Stored dataset items:
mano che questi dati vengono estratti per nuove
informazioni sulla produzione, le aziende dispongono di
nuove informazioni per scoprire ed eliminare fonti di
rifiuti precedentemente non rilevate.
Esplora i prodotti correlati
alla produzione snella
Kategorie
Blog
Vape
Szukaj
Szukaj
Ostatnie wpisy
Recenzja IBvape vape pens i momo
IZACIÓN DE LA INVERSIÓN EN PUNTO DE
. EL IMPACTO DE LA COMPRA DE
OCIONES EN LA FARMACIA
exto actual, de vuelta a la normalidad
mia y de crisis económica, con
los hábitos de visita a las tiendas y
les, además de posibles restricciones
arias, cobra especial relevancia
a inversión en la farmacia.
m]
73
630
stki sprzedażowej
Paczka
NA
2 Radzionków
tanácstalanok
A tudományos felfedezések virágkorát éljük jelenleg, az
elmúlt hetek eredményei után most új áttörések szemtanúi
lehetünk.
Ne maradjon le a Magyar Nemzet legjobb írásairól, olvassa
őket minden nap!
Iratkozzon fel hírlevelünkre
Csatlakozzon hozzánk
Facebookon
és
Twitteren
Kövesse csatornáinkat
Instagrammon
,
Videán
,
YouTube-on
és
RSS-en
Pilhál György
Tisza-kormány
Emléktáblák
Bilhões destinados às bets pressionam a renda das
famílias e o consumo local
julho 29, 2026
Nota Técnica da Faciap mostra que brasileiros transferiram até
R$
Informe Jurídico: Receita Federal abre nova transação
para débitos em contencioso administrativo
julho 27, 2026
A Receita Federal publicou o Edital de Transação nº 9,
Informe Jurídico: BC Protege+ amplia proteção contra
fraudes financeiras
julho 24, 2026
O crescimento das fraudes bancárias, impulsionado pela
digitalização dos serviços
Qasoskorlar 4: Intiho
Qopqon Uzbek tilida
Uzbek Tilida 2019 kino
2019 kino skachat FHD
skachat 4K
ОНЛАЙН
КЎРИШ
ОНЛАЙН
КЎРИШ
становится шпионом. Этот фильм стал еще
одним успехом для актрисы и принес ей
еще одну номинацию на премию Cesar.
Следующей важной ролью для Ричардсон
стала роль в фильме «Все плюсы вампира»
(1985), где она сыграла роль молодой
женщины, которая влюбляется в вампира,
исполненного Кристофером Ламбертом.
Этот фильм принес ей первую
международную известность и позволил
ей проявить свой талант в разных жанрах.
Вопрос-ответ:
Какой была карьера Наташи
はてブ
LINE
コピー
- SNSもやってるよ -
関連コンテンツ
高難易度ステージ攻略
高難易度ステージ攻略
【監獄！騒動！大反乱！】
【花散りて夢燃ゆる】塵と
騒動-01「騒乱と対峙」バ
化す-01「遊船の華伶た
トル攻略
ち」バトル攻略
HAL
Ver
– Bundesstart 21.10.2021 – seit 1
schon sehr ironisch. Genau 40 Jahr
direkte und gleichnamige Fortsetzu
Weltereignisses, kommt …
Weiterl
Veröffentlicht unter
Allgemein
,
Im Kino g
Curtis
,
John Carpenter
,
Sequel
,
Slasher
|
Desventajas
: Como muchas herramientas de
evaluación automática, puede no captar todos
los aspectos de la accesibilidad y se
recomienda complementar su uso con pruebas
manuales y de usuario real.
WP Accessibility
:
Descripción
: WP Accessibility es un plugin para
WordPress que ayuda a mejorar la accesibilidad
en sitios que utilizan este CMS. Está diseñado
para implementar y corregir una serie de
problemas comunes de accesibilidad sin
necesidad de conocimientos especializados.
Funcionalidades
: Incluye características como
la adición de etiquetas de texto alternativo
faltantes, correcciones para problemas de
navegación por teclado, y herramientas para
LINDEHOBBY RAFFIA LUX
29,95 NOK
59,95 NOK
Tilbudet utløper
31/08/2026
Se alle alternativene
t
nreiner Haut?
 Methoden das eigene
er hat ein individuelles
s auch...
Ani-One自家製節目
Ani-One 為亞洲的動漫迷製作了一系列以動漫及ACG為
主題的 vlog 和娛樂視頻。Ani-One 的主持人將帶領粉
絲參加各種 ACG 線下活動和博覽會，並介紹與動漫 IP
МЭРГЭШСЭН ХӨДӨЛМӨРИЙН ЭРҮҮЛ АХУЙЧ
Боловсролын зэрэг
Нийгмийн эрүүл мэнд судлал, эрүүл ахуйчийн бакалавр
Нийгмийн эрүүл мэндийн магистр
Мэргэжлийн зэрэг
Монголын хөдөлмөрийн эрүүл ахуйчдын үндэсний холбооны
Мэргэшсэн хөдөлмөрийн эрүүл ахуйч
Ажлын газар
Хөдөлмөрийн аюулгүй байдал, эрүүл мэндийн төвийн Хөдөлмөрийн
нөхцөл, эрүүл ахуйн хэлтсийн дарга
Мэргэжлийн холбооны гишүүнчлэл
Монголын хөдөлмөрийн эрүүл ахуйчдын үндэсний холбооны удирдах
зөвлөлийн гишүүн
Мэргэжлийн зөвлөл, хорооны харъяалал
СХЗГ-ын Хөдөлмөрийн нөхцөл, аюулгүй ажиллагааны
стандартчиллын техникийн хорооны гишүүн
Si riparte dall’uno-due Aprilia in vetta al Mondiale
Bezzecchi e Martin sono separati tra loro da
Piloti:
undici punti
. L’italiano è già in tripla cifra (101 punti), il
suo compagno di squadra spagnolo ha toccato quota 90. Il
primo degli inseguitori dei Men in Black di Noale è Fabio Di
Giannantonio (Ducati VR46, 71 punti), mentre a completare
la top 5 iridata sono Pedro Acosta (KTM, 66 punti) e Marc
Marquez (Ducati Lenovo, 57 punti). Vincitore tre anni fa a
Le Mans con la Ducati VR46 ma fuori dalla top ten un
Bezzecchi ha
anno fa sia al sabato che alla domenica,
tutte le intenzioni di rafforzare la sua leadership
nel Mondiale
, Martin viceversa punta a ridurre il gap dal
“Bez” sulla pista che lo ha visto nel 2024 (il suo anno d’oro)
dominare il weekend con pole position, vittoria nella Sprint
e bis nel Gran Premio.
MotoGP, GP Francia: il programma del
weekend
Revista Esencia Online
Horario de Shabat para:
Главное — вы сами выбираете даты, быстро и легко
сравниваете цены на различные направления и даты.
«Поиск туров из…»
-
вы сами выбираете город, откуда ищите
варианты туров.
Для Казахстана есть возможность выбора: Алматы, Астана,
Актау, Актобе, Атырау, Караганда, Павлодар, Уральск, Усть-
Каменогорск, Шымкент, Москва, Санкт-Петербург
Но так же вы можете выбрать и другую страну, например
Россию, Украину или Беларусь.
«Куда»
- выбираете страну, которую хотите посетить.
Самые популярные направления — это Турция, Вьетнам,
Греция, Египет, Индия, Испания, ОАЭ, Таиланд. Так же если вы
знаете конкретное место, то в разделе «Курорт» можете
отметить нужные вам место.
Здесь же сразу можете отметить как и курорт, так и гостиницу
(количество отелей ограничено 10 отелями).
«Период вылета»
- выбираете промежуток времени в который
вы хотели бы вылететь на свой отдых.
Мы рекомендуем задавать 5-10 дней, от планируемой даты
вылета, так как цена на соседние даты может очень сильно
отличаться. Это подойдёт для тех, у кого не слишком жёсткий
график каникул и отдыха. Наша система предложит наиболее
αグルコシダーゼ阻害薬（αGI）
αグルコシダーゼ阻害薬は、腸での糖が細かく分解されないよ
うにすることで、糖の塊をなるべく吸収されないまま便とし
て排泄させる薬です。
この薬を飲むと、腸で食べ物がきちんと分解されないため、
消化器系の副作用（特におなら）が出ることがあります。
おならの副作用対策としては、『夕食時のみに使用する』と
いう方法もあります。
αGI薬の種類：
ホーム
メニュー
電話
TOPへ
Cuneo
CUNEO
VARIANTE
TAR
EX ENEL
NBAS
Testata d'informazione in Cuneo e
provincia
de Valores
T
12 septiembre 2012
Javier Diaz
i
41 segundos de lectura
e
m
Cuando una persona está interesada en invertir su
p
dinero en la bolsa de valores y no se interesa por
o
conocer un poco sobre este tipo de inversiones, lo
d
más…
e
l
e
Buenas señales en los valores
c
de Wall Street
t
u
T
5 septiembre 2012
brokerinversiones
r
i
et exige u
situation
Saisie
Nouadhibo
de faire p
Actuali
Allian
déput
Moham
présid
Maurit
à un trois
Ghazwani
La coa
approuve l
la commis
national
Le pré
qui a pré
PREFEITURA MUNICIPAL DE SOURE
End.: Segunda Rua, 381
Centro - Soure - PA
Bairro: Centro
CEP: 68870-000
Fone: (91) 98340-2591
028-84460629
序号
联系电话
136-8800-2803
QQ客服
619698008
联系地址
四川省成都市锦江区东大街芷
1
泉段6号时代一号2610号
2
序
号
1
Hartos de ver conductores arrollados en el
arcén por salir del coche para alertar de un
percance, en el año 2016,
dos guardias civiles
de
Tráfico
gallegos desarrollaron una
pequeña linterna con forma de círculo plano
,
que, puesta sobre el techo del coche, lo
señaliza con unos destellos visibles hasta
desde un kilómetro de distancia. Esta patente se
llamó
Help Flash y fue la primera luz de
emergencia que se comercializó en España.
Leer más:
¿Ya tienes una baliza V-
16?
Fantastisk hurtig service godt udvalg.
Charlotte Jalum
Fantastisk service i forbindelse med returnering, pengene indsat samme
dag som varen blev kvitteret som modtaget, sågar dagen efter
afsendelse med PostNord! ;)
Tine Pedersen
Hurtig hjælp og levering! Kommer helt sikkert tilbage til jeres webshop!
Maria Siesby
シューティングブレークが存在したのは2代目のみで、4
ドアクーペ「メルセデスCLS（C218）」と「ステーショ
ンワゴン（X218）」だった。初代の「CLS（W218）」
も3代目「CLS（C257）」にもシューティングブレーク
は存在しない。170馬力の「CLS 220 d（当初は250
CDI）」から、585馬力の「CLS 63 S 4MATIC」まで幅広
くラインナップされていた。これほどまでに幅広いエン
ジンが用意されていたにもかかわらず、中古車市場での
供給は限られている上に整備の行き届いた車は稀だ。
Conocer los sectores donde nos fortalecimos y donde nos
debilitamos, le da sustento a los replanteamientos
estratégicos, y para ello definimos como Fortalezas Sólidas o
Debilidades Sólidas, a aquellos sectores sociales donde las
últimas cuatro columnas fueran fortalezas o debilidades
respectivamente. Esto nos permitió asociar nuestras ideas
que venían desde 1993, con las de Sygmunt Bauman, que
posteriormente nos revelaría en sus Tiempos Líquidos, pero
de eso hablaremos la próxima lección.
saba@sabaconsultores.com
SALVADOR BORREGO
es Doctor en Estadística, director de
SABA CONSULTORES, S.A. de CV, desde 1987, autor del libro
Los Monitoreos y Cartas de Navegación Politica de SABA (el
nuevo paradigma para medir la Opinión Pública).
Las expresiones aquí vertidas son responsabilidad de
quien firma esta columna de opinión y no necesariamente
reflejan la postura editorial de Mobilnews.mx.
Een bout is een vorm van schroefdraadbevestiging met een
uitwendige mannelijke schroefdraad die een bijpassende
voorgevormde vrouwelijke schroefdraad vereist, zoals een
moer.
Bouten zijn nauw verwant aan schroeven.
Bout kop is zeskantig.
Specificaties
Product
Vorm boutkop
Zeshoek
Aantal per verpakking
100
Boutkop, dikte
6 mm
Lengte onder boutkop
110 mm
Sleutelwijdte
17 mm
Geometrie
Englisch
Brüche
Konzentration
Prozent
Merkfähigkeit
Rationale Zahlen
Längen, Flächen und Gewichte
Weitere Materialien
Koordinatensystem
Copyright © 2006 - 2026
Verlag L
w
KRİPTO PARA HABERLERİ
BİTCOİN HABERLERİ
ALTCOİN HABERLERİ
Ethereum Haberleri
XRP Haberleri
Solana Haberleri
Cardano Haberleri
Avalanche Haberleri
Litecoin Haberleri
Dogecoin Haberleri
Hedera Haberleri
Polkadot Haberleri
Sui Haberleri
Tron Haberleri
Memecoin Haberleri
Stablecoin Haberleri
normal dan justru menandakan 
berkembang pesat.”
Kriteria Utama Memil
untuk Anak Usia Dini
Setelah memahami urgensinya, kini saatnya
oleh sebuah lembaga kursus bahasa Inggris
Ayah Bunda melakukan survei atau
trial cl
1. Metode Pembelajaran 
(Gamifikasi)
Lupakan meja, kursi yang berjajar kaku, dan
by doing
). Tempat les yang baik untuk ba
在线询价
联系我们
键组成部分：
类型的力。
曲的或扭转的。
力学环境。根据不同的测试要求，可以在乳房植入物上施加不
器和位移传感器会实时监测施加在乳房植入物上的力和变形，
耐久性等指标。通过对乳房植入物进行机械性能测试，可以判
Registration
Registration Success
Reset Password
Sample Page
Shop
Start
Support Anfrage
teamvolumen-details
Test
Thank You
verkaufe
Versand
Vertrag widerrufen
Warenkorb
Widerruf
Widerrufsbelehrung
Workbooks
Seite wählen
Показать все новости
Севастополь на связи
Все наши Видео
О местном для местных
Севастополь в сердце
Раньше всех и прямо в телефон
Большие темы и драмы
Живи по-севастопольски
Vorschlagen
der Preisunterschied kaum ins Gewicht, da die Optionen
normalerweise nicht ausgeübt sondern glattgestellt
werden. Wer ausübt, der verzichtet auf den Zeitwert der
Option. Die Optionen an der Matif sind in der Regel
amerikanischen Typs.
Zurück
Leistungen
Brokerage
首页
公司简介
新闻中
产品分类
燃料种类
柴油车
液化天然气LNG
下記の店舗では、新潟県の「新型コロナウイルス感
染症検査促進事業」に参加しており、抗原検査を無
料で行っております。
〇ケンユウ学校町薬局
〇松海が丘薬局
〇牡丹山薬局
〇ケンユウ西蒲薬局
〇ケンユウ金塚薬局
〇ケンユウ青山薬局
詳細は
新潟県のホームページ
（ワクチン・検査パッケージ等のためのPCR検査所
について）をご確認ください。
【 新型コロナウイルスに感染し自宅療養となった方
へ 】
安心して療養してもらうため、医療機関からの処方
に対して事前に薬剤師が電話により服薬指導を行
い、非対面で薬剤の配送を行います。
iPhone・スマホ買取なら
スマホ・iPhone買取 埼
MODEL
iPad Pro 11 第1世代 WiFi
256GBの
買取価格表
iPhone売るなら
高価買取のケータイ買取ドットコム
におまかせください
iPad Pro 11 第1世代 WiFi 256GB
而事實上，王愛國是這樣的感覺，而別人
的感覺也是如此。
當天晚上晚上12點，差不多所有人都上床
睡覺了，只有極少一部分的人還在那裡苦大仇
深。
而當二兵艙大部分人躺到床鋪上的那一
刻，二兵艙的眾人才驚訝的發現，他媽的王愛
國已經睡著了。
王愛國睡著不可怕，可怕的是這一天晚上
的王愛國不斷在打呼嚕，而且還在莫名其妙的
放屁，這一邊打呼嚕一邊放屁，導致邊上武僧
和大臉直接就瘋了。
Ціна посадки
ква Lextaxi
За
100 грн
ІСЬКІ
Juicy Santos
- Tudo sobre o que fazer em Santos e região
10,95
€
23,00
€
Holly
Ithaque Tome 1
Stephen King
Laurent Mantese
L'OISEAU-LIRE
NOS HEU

*Problem requirements*
Give back the records word for word. Start at the first line, end at the line containing "LA COMPRA DE", and include both.

*Solution for this task*
mano che questi dati vengono estratti per nuove
informazioni sulla produzione, le aziende dispongono di
nuove informazioni per scoprire ed eliminare fonti di
rifiuti precedentemente non rilevate.
Esplora i prodotti correlati
alla produzione snella
Kategorie
Blog
Vape
Szukaj
Szukaj
Ostatnie wpisy
Recenzja IBvape vape pens i momo
IZACIÓN DE LA INVERSIÓN EN PUNTO DE
. EL IMPACTO DE LA COMPRA DE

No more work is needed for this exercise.